Full product information for this item, together with my review, my ranking of the product, and any reader comments, can be found at www.amazon.com.
The great Churchill scholar Martin Gilbert’s ‘complete’ history of the Second World War can perhaps be faulted on only one count: plodding.
This weakness in rhetorical strategy is also the virtue that sets this history of the Second War apart from others. A glimpse at the dated chapters in the table of contents is barely enough to prepare the reader for the cumulative impact of marching month by month through this great conflagration. One skips from one military theater to the next, always aligned with the same dates.

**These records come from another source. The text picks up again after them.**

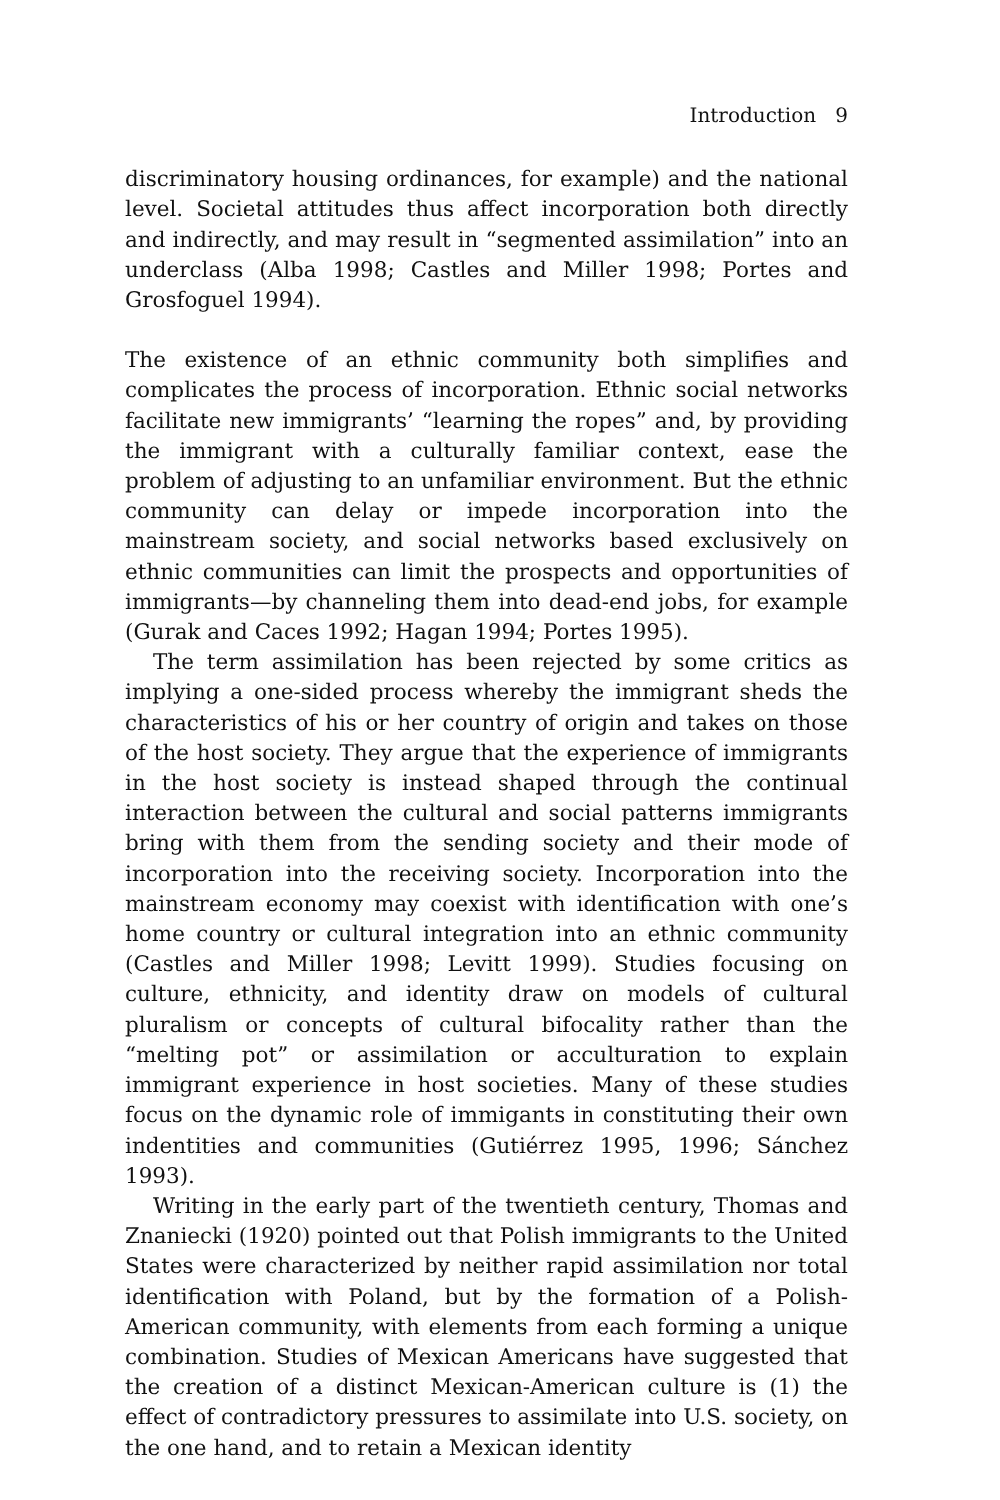Introduction 9
discriminatory housing ordinances, for example) and the national level. Societal attitudes thus affect incorporation both directly and indirectly, and may result in “segmented assimilation” into an underclass (Alba 1998; Castles and Miller 1998; Portes and Grosfoguel 1994).
The existence of an ethnic community both simplifies and complicates the process of incorporation. Ethnic social networks facilitate new immigrants’ “learning the ropes” and, by providing the immigrant with a culturally familiar context, ease the problem of adjusting to an unfamiliar environment. But the ethnic community can delay or impede incorporation into the mainstream society, and social networks based exclusively on ethnic communities can limit the prospects and opportunities of immigrants—by channeling them into dead-end jobs, for example (Gurak and Caces 1992; Hagan 1994; Portes 1995).
The term assimilation has been rejected by some critics as implying a one-sided process whereby the immigrant sheds the characteristics of his or her country of origin and takes on those of the host society. They argue that the experience of immigrants in the host society is instead shaped through the continual interaction between the cultural and social patterns immigrants bring with them from the sending society and their mode of incorporation into the receiving society. Incorporation into the mainstream economy may coexist with identification with one’s home country or cultural integration into an ethnic community (Castles and Miller 1998; Levitt 1999). Studies focusing on culture, ethnicity, and identity draw on models of cultural pluralism or concepts of cultural bifocality rather than the “melting pot” or assimilation or acculturation to explain immigrant experience in host societies. Many of these studies focus on the dynamic role of immigants in constituting their own indentities and communities (Gutiérrez 1995, 1996; Sánchez 1993).
Writing in the early part of the twentieth century, Thomas and Znaniecki (1920) pointed out that Polish immigrants to the United States were characterized by neither rapid assimilation nor total identification with Poland, but by the formation of a Polish-American community, with elements from each forming a unique combination. Studies of Mexican Americans have suggested that the creation of a distinct Mexican-American culture is (1) the effect of contradictory pressures to assimilate into U.S. society, on the one hand, and to retain a Mexican identity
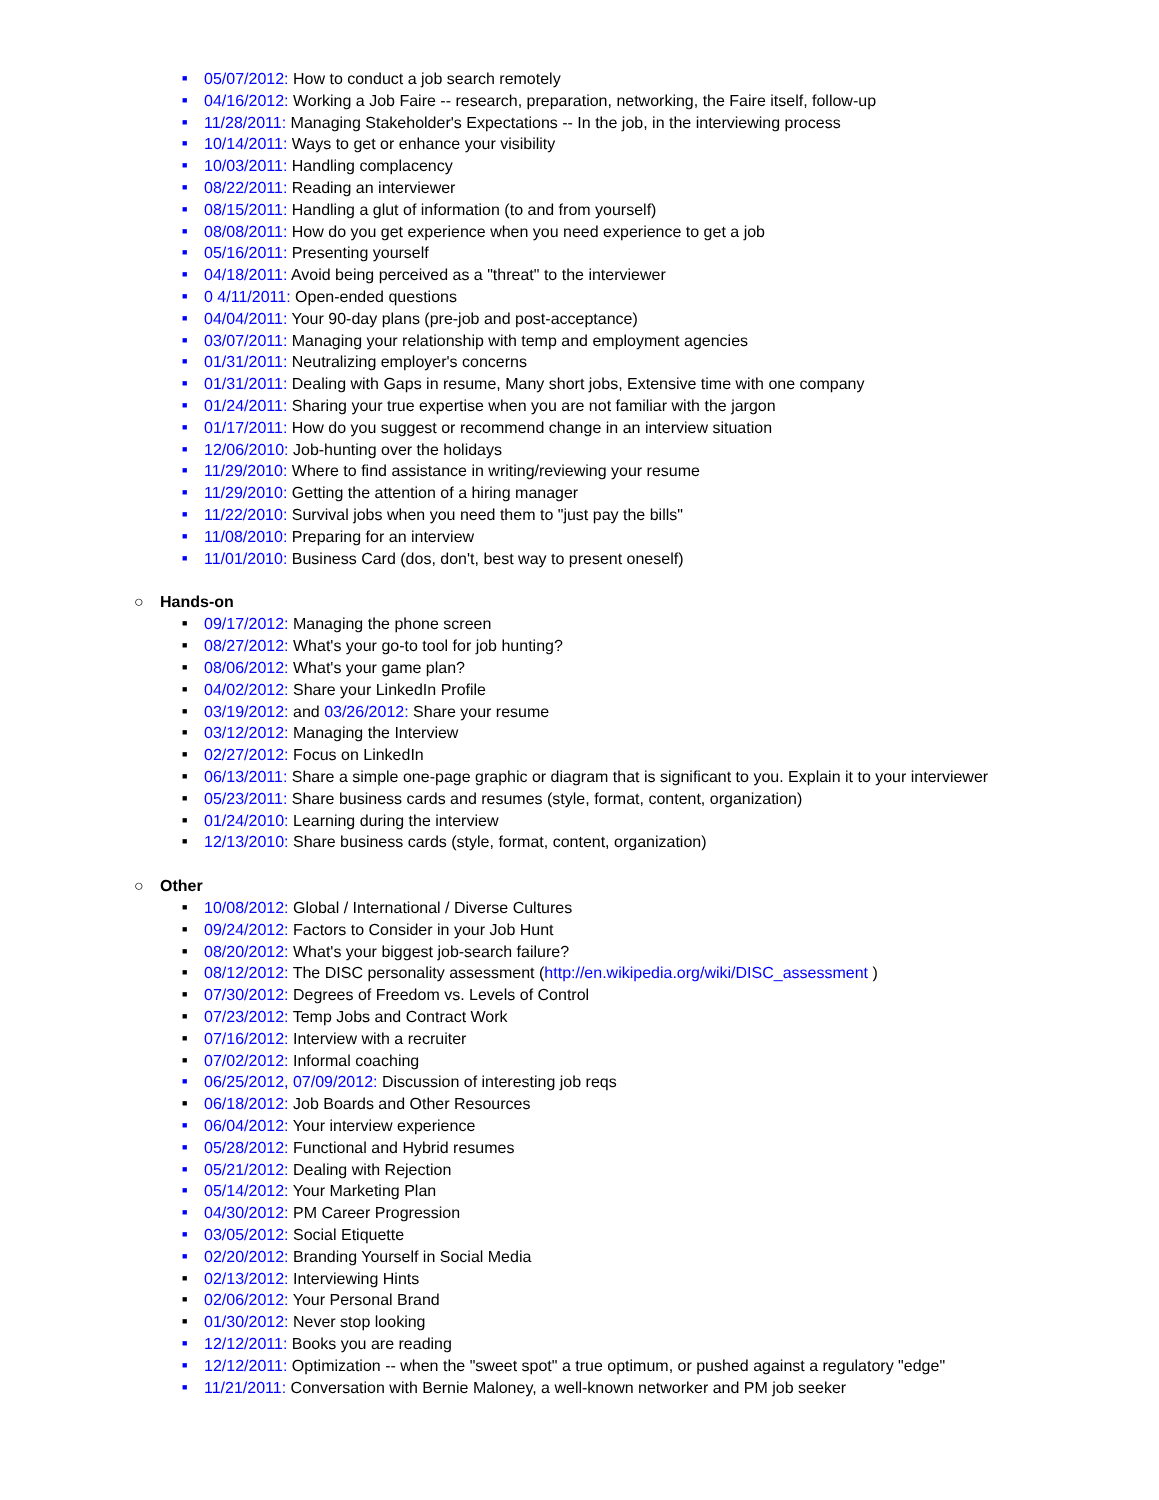■ 05/07/2012: How to conduct a job search remotely
■ 04/16/2012: Working a Job Faire -- research, preparation, networking, the Faire itself, follow-up
■ 11/28/2011: Managing Stakeholder's Expectations -- In the job, in the interviewing process
■ 10/14/2011: Ways to get or enhance your visibility
■ 10/03/2011: Handling complacency
■ 08/22/2011: Reading an interviewer
■ 08/15/2011: Handling a glut of information (to and from yourself)
■ 08/08/2011: How do you get experience when you need experience to get a job
■ 05/16/2011: Presenting yourself
■ 04/18/2011: Avoid being perceived as a "threat" to the interviewer
■ 0 4/11/2011: Open-ended questions
■ 04/04/2011: Your 90-day plans (pre-job and post-acceptance)
■ 03/07/2011: Managing your relationship with temp and employment agencies
■ 01/31/2011: Neutralizing employer's concerns
■ 01/31/2011: Dealing with Gaps in resume, Many short jobs, Extensive time with one company
■ 01/24/2011: Sharing your true expertise when you are not familiar with the jargon
■ 01/17/2011: How do you suggest or recommend change in an interview situation
■ 12/06/2010: Job-hunting over the holidays
■ 11/29/2010: Where to find assistance in writing/reviewing your resume
■ 11/29/2010: Getting the attention of a hiring manager
■ 11/22/2010: Survival jobs when you need them to "just pay the bills"
■ 11/08/2010: Preparing for an interview
■ 11/01/2010: Business Card (dos, don't, best way to present oneself)
○ Hands-on
■ 09/17/2012: Managing the phone screen
■ 08/27/2012: What's your go-to tool for job hunting?
■ 08/06/2012: What's your game plan?
■ 04/02/2012: Share your LinkedIn Profile
■ 03/19/2012: and 03/26/2012: Share your resume
■ 03/12/2012: Managing the Interview
■ 02/27/2012: Focus on LinkedIn
■ 06/13/2011: Share a simple one-page graphic or diagram that is significant to you. Explain it to your interviewer
■ 05/23/2011: Share business cards and resumes (style, format, content, organization)
■ 01/24/2010: Learning during the interview
■ 12/13/2010: Share business cards (style, format, content, organization)
○ Other
■ 10/08/2012: Global / International / Diverse Cultures
■ 09/24/2012: Factors to Consider in your Job Hunt
■ 08/20/2012: What's your biggest job-search failure?
■ 08/12/2012: The DISC personality assessment (http://en.wikipedia.org/wiki/DISC_assessment )
■ 07/30/2012: Degrees of Freedom vs. Levels of Control
■ 07/23/2012: Temp Jobs and Contract Work
■ 07/16/2012: Interview with a recruiter
■ 07/02/2012: Informal coaching
■ 06/25/2012, 07/09/2012: Discussion of interesting job reqs
■ 06/18/2012: Job Boards and Other Resources
■ 06/04/2012: Your interview experience
■ 05/28/2012: Functional and Hybrid resumes
■ 05/21/2012: Dealing with Rejection
■ 05/14/2012: Your Marketing Plan
■ 04/30/2012: PM Career Progression
■ 03/05/2012: Social Etiquette
■ 02/20/2012: Branding Yourself in Social Media
■ 02/13/2012: Interviewing Hints
■ 02/06/2012: Your Personal Brand
■ 01/30/2012: Never stop looking
■ 12/12/2011: Books you are reading
■ 12/12/2011: Optimization -- when the "sweet spot" a true optimum, or pushed against a regulatory "edge"
■ 11/21/2011: Conversation with Bernie Maloney, a well-known networker and PM job seeker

Thus, Gilbert allows the crushing burden of world war to settle upon the careful reader with devastating effect. One wonders how the world survived.
Survive it did, thanks in part—with apologies to doctrinaire oponents of ‘great men’ history-making—to decision-makers and opinion-shapers like Gilbert’s beloved Churchill. Still, the bulk of this work’s attention falls upon the generals. How could it be otherwise in a theater-movement-and-strategy approach? One follows the bloodied paths of armies who follow, to some degree at least, the edicts of generals who see dimly through their glasses and on their HQ maps. This, too, is a reality of war.
I highly recommend this book. It is not the view of the man in the foxhole or the nurse in the dressing station. It is, however, a bird’s-eye view of how the world tore itself to pieces and then stopped just before there was nothing left.